What you are asked to do – Every record here needs to be duplicated exactly.

(Data extracted from a collection)
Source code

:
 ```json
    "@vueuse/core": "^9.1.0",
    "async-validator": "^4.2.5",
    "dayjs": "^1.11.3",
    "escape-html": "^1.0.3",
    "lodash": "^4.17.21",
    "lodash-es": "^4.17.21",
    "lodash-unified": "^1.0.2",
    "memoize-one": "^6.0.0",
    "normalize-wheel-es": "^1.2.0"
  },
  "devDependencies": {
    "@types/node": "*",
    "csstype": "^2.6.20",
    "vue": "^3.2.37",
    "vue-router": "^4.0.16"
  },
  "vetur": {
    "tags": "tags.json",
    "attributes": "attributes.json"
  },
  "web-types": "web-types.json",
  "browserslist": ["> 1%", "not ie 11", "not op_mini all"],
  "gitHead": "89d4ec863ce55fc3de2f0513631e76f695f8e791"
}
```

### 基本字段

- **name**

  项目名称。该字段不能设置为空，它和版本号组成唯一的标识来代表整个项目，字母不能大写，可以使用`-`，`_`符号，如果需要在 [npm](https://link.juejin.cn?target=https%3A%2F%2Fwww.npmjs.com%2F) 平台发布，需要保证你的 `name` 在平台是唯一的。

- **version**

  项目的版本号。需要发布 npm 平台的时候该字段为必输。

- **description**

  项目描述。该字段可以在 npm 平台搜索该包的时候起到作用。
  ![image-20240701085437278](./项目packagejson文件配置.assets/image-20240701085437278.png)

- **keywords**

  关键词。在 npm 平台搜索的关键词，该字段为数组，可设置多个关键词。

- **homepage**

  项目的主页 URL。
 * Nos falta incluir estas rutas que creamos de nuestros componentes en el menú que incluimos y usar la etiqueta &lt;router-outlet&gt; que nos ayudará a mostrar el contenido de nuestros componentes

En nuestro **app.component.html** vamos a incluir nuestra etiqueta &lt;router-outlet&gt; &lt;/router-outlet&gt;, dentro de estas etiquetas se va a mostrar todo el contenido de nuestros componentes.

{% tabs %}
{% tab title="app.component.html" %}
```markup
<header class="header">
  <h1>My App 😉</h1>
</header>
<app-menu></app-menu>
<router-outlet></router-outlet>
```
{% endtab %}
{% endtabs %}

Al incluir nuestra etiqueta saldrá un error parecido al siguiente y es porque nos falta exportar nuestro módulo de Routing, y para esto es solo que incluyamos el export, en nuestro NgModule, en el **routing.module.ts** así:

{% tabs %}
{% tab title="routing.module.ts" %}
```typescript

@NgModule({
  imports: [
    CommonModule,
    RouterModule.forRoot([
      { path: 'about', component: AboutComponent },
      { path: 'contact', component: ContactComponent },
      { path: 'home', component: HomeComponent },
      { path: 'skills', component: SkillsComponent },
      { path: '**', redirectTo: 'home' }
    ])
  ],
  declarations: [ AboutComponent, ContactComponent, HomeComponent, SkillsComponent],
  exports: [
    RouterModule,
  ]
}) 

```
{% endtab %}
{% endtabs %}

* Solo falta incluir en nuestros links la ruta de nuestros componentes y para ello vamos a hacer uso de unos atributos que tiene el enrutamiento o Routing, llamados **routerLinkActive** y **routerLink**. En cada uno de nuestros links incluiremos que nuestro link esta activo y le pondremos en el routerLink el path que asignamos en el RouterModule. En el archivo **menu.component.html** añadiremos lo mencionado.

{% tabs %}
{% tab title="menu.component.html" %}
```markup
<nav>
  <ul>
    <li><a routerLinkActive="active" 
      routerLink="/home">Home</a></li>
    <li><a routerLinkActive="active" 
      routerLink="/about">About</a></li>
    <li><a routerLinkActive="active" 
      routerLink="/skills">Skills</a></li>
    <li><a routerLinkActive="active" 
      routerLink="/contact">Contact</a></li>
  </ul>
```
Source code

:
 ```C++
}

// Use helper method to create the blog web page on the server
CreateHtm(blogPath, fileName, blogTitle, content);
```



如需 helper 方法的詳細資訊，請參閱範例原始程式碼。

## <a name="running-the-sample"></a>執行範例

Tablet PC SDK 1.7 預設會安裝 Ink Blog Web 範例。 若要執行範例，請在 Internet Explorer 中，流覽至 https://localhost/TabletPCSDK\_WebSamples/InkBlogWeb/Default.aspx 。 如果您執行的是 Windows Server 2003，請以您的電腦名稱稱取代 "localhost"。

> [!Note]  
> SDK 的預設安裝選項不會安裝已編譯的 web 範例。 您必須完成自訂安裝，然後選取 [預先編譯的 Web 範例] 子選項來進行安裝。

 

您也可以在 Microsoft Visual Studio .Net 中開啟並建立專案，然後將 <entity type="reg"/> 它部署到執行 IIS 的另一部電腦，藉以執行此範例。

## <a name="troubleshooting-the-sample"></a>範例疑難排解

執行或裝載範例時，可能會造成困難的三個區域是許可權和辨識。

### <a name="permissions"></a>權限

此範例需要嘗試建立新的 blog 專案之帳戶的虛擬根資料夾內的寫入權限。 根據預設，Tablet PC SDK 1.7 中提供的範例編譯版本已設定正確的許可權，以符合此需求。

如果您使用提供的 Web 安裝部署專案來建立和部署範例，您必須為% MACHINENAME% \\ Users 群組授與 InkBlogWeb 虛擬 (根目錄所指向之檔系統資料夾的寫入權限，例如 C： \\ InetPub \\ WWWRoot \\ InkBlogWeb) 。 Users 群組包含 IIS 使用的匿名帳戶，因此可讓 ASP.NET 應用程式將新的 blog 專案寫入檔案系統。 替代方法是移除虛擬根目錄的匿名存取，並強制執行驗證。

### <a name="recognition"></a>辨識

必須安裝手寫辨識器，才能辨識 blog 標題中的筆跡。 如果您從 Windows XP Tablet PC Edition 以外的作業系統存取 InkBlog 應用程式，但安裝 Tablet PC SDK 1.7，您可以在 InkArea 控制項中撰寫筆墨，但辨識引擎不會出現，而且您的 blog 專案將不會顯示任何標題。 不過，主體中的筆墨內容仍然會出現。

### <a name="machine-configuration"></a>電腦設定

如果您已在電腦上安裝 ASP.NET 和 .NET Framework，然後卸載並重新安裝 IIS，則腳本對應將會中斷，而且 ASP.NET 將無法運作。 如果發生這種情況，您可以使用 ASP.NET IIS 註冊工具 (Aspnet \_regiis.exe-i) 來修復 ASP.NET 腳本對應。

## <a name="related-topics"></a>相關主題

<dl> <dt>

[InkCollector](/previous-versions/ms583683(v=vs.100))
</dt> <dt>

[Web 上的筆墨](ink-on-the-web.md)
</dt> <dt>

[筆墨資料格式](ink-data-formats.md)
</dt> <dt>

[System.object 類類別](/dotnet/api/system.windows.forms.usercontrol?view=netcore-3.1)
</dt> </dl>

Result of this task –
Source code

:
 ```json
    "@vueuse/core": "^9.1.0",
    "async-validator": "^4.2.5",
    "dayjs": "^1.11.3",
    "escape-html": "^1.0.3",
    "lodash": "^4.17.21",
    "lodash-es": "^4.17.21",
    "lodash-unified": "^1.0.2",
    "memoize-one": "^6.0.0",
    "normalize-wheel-es": "^1.2.0"
  },
  "devDependencies": {
    "@types/node": "*",
    "csstype": "^2.6.20",
    "vue": "^3.2.37",
    "vue-router": "^4.0.16"
  },
  "vetur": {
    "tags": "tags.json",
    "attributes": "attributes.json"
  },
  "web-types": "web-types.json",
  "browserslist": ["> 1%", "not ie 11", "not op_mini all"],
  "gitHead": "89d4ec863ce55fc3de2f0513631e76f695f8e791"
}
```

### 基本字段

- **name**

  项目名称。该字段不能设置为空，它和版本号组成唯一的标识来代表整个项目，字母不能大写，可以使用`-`，`_`符号，如果需要在 [npm](https://link.juejin.cn?target=https%3A%2F%2Fwww.npmjs.com%2F) 平台发布，需要保证你的 `name` 在平台是唯一的。

- **version**

  项目的版本号。需要发布 npm 平台的时候该字段为必输。

- **description**

  项目描述。该字段可以在 npm 平台搜索该包的时候起到作用。
  ![image-20240701085437278](./项目packagejson文件配置.assets/image-20240701085437278.png)

- **keywords**

  关键词。在 npm 平台搜索的关键词，该字段为数组，可设置多个关键词。

- **homepage**

  项目的主页 URL。
 * Nos falta incluir estas rutas que creamos de nuestros componentes en el menú que incluimos y usar la etiqueta &lt;router-outlet&gt; que nos ayudará a mostrar el contenido de nuestros componentes

En nuestro **app.component.html** vamos a incluir nuestra etiqueta &lt;router-outlet&gt; &lt;/router-outlet&gt;, dentro de estas etiquetas se va a mostrar todo el contenido de nuestros componentes.

{% tabs %}
{% tab title="app.component.html" %}
```markup
<header class="header">
  <h1>My App 😉</h1>
</header>
<app-menu></app-menu>
<router-outlet></router-outlet>
```
{% endtab %}
{% endtabs %}

Al incluir nuestra etiqueta saldrá un error parecido al siguiente y es porque nos falta exportar nuestro módulo de Routing, y para esto es solo que incluyamos el export, en nuestro NgModule, en el **routing.module.ts** así:

{% tabs %}
{% tab title="routing.module.ts" %}
```typescript

@NgModule({
  imports: [
    CommonModule,
    RouterModule.forRoot([
      { path: 'about', component: AboutComponent },
      { path: 'contact', component: ContactComponent },
      { path: 'home', component: HomeComponent },
      { path: 'skills', component: SkillsComponent },
      { path: '**', redirectTo: 'home' }
    ])
  ],
  declarations: [ AboutComponent, ContactComponent, HomeComponent, SkillsComponent],
  exports: [
    RouterModule,
  ]
}) 

```
{% endtab %}
{% endtabs %}

* Solo falta incluir en nuestros links la ruta de nuestros componentes y para ello vamos a hacer uso de unos atributos que tiene el enrutamiento o Routing, llamados **routerLinkActive** y **routerLink**. En cada uno de nuestros links incluiremos que nuestro link esta activo y le pondremos en el routerLink el path que asignamos en el RouterModule. En el archivo **menu.component.html** añadiremos lo mencionado.

{% tabs %}
{% tab title="menu.component.html" %}
```markup
<nav>
  <ul>
    <li><a routerLinkActive="active" 
      routerLink="/home">Home</a></li>
    <li><a routerLinkActive="active" 
      routerLink="/about">About</a></li>
    <li><a routerLinkActive="active" 
      routerLink="/skills">Skills</a></li>
    <li><a routerLinkActive="active" 
      routerLink="/contact">Contact</a></li>
  </ul>
```
Source code

:
 ```C++
}

// Use helper method to create the blog web page on the server
CreateHtm(blogPath, fileName, blogTitle, content);
```



如需 helper 方法的詳細資訊，請參閱範例原始程式碼。

## <a name="running-the-sample"></a>執行範例

Tablet PC SDK 1.7 預設會安裝 Ink Blog Web 範例。 若要執行範例，請在 Internet Explorer 中，流覽至 https://localhost/TabletPCSDK\_WebSamples/InkBlogWeb/Default.aspx 。 如果您執行的是 Windows Server 2003，請以您的電腦名稱稱取代 "localhost"。

> [!Note]  
> SDK 的預設安裝選項不會安裝已編譯的 web 範例。 您必須完成自訂安裝，然後選取 [預先編譯的 Web 範例] 子選項來進行安裝。

 

您也可以在 Microsoft Visual Studio .Net 中開啟並建立專案，然後將 <entity type="reg"/> 它部署到執行 IIS 的另一部電腦，藉以執行此範例。

## <a name="troubleshooting-the-sample"></a>範例疑難排解

執行或裝載範例時，可能會造成困難的三個區域是許可權和辨識。

### <a name="permissions"></a>權限

此範例需要嘗試建立新的 blog 專案之帳戶的虛擬根資料夾內的寫入權限。 根據預設，Tablet PC SDK 1.7 中提供的範例編譯版本已設定正確的許可權，以符合此需求。

如果您使用提供的 Web 安裝部署專案來建立和部署範例，您必須為% MACHINENAME% \\ Users 群組授與 InkBlogWeb 虛擬 (根目錄所指向之檔系統資料夾的寫入權限，例如 C： \\ InetPub \\ WWWRoot \\ InkBlogWeb) 。 Users 群組包含 IIS 使用的匿名帳戶，因此可讓 ASP.NET 應用程式將新的 blog 專案寫入檔案系統。 替代方法是移除虛擬根目錄的匿名存取，並強制執行驗證。

### <a name="recognition"></a>辨識

必須安裝手寫辨識器，才能辨識 blog 標題中的筆跡。 如果您從 Windows XP Tablet PC Edition 以外的作業系統存取 InkBlog 應用程式，但安裝 Tablet PC SDK 1.7，您可以在 InkArea 控制項中撰寫筆墨，但辨識引擎不會出現，而且您的 blog 專案將不會顯示任何標題。 不過，主體中的筆墨內容仍然會出現。

### <a name="machine-configuration"></a>電腦設定

如果您已在電腦上安裝 ASP.NET 和 .NET Framework，然後卸載並重新安裝 IIS，則腳本對應將會中斷，而且 ASP.NET 將無法運作。 如果發生這種情況，您可以使用 ASP.NET IIS 註冊工具 (Aspnet \_regiis.exe-i) 來修復 ASP.NET 腳本對應。

## <a name="related-topics"></a>相關主題

<dl> <dt>

[InkCollector](/previous-versions/ms583683(v=vs.100))
</dt> <dt>

[Web 上的筆墨](ink-on-the-web.md)
</dt> <dt>

[筆墨資料格式](ink-data-formats.md)
</dt> <dt>

[System.object 類類別](/dotnet/api/system.windows.forms.usercontrol?view=netcore-3.1)
</dt> </dl>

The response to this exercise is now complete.